The burning at the stake of 224 Waldensians in France in 1243.
A copper-plate etching by Jan Luyken
Lately, I've been led to think about the meaning of religious freedom by a number of events, starting with a request from the Mennonite Historical Society of Saskatchewan to review Tongue Screws and Testimonies. In keeping with this current preoccupation, I present here some religious-freedom scenarios . . .
1) The Conga Bonga Church in Swinglow, Saskatchewan believes that the god, Conga Bonga, can only be appeased by animal sacrifice, so they have built a huge furnace into which every member throws a beloved pet on the date of the summer solstice, and the smoke rising is a balm to the nostrils of Conga Bonga, and the faithful are protected from dire tragedy for another year.
2) In Bountiful B.C., a fundamentalist Mormon community believes that polygamy is sanctioned by their faith as a legitimate way of life. The leaders are brought to trial on charges of abuse.
3) “In September, 2008, the Province of Quebec changed the religious education curriculum, requiring all students from first grade to the end of high school to take a course each year entitled, Ethics and Religious Culture. The course surveys all religions, treating Christianity on par with all other religions. No religion is permitted to be presented as more desirable than any other. The course is mandatory for all public and private schools. Even religiously based private schools are not permitted to teach a religion course contradicting Ethics and Religious Culture (Quoted from Canadian Council of Christian Charities release of April 5, 2011).”
“CCCC is asking members and other interested parties to pray that the judges of the Supreme Court of Canada make a decision preserving this religious freedom in Canada (ibid).”
It’s quite certain that the definition of “Freedom of Religion” is going to need some pretty significant discussion and debate in Canada in the future. Cooler heads would say that in a multi-cultural democracy, the public institutions shouldn’t favour one religion over another, hence the abandonment of the Lord’s Prayer and Bible readings in public schools makes democratic sense. There are many, however, who still declare that we are a “Christian Nation” and that newcomers ought to adapt . . . so there. You’ve heard the rhetoric.
We’re prone to see issues as having two poles, and only two. You either ban books, or you don't; you favour nuclear energy or you oppose it; you vote on the left, or on the right; you either have free speech or you don’t; either you have freedom of religion or you have tyranny. We don’t do well with nuances, especially on emotional issues.
Take freedom of religion: there’s no likelihood that animal sacrifice will ever be excused in Canada as a facet of religious freedom. If Swinglow, Saskatchewan and it's worship of Conga Bonga actually existed, would the prosecution of animal sacrifice be an infringement on religious freedom? Whether or not polygamy falls under that right or not has yet to be shown. And in the third case above, I’m not sure CCCC has explained it correctly. To my knowledge, separate schools that teach a specific religion will continue to operate under the protection of the Charter, although they may be required to teach the generic course on world religions as a part of a provincial curriculum if the state requires it for graduation, much as they must teach the Biology course even if it includes the theory of evolution.
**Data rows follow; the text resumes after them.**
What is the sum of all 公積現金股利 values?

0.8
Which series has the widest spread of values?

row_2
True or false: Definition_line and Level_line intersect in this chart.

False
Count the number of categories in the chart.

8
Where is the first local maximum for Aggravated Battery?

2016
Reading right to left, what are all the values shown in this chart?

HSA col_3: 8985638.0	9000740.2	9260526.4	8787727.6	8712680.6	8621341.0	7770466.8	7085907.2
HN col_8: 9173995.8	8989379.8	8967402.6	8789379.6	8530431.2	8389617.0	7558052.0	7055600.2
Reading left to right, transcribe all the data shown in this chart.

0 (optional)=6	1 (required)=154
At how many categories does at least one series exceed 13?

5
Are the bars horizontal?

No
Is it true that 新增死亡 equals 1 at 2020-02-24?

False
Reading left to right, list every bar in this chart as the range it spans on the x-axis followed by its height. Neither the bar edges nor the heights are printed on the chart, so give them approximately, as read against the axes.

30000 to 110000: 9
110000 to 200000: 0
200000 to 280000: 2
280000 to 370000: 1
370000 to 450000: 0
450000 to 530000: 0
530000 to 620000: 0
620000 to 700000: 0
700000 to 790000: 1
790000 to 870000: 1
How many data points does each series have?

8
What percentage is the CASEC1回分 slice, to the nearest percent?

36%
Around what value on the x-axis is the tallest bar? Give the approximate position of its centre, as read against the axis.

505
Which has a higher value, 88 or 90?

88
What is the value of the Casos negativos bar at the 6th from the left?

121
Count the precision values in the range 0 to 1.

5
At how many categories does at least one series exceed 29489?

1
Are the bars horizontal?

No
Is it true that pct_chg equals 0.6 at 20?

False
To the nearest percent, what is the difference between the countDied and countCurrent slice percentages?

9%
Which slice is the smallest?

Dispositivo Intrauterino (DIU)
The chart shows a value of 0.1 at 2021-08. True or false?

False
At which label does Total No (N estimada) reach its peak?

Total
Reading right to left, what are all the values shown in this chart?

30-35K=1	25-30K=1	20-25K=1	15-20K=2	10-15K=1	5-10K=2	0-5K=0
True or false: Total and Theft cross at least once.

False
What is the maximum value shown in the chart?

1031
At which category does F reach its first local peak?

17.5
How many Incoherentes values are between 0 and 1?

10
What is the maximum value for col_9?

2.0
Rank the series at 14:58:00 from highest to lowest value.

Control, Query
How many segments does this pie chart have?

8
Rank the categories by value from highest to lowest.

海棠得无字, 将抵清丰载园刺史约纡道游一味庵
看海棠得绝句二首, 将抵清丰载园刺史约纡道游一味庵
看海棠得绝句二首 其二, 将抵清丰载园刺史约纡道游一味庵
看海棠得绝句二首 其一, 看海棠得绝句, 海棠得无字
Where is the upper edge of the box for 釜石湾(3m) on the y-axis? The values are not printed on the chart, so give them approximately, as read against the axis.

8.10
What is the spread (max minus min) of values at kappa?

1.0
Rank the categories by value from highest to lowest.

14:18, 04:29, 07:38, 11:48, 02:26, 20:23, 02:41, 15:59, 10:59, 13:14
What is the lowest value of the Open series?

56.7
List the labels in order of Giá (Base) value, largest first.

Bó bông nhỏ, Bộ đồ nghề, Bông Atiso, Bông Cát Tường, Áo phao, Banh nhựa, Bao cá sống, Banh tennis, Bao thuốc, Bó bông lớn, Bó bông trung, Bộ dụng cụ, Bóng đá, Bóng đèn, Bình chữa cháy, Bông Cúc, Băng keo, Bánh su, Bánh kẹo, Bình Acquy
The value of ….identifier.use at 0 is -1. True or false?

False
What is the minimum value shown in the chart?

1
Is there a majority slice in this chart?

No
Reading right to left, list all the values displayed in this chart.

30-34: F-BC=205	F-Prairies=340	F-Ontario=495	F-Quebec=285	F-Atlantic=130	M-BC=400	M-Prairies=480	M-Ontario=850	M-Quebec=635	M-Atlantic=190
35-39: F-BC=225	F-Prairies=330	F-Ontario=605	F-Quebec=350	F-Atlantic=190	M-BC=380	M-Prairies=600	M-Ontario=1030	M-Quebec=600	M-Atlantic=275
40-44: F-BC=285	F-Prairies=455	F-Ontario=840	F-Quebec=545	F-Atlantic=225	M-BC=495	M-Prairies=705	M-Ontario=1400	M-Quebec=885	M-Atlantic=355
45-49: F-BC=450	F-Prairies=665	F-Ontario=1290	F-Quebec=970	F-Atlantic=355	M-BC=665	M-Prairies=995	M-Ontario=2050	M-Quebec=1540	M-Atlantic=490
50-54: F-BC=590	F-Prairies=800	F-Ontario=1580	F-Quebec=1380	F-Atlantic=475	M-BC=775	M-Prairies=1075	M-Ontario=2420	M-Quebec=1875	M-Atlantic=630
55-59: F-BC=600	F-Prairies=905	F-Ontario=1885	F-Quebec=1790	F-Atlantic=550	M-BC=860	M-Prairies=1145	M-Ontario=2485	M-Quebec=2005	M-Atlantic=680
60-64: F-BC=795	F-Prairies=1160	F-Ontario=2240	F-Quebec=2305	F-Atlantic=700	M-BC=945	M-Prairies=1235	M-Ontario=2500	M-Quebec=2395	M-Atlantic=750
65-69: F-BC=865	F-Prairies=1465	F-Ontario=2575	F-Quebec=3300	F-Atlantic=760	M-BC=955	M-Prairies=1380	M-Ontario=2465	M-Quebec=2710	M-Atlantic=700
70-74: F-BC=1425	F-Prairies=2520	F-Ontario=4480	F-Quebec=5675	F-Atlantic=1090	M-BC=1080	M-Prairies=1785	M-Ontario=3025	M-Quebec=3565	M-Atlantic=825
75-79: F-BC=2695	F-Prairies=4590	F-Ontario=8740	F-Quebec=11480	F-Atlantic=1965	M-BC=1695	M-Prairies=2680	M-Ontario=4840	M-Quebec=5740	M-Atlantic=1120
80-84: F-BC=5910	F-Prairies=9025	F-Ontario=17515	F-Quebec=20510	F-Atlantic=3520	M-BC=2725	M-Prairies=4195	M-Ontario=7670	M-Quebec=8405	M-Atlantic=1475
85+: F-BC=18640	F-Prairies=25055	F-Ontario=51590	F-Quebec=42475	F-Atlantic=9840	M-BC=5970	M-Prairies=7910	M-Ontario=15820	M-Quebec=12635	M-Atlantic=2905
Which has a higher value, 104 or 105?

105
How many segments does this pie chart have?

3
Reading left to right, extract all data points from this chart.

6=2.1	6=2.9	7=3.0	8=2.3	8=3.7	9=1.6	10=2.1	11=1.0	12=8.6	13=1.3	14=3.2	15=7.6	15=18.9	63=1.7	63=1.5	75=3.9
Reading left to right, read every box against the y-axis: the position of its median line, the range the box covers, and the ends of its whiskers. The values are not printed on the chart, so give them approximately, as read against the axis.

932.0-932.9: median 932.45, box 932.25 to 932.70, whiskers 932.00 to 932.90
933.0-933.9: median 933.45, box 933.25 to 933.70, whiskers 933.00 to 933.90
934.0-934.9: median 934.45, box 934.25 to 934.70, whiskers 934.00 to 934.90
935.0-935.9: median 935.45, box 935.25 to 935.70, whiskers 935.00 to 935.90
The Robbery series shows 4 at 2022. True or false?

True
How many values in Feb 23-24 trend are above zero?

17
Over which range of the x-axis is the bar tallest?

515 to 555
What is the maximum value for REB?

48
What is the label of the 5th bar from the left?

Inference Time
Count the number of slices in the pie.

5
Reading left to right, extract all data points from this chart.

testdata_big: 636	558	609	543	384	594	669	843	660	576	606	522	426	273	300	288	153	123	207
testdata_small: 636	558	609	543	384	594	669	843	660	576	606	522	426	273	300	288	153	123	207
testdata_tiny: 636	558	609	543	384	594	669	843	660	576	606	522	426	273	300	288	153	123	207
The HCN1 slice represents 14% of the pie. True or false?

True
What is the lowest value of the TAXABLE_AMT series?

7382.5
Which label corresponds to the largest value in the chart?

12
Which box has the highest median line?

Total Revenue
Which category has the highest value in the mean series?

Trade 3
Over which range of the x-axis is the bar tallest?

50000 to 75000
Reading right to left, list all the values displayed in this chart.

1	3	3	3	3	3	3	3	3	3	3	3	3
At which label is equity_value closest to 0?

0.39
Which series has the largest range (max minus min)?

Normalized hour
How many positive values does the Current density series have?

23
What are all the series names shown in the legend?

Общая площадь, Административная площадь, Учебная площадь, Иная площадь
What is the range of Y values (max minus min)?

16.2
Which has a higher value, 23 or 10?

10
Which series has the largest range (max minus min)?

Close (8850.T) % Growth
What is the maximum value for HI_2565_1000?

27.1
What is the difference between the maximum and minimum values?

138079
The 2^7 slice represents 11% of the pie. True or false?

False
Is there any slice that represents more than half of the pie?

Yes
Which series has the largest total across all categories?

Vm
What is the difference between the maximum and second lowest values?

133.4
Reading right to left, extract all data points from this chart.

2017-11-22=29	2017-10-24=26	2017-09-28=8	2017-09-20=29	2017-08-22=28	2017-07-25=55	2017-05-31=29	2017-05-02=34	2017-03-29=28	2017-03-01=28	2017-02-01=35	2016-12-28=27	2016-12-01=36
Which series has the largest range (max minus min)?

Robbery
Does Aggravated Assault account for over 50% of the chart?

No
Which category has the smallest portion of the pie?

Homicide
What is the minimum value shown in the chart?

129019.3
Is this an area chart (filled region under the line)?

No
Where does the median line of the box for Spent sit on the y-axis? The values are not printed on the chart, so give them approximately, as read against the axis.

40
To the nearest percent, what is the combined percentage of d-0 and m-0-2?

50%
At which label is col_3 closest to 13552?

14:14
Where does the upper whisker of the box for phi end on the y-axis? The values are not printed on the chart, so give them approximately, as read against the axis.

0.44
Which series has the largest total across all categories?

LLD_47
Like freedom of the press and freedom of speech, freedom of religion is not on a toggle switch – either off or on. By way of comparison, to say one is against the banning of books is absurd. What people who argue on one side or the other of the book-banning question really mean is that they want a more or less liberal policy regarding acceptable literary content. (If the education system were to introduce a neo-NAZI history text into the curriculum, I would be a book-banner, at least until a defensible case for its introduction had been presented. In general, I favour a liberal content policy where material is classified and the choice of its purchase is left to the reader.)
Likewise where the fundamental freedoms are concerned, we shouldn’t allow our debates to boil down to strident defenses of one or the other pole; there is more merit in seeking together the sweet spot, the compromise that allows every citizen to live life in an environment that feels like justice and fairness have been the bases for legislation. That’s what democracy in a secular state means, in the end.
At election time, it seems especially important that we forego clinging to the poles—and risk real dialogue somewhere closer to the middle.
And then, you might well say, we can look down at our feet and realize that hell really has frozen over!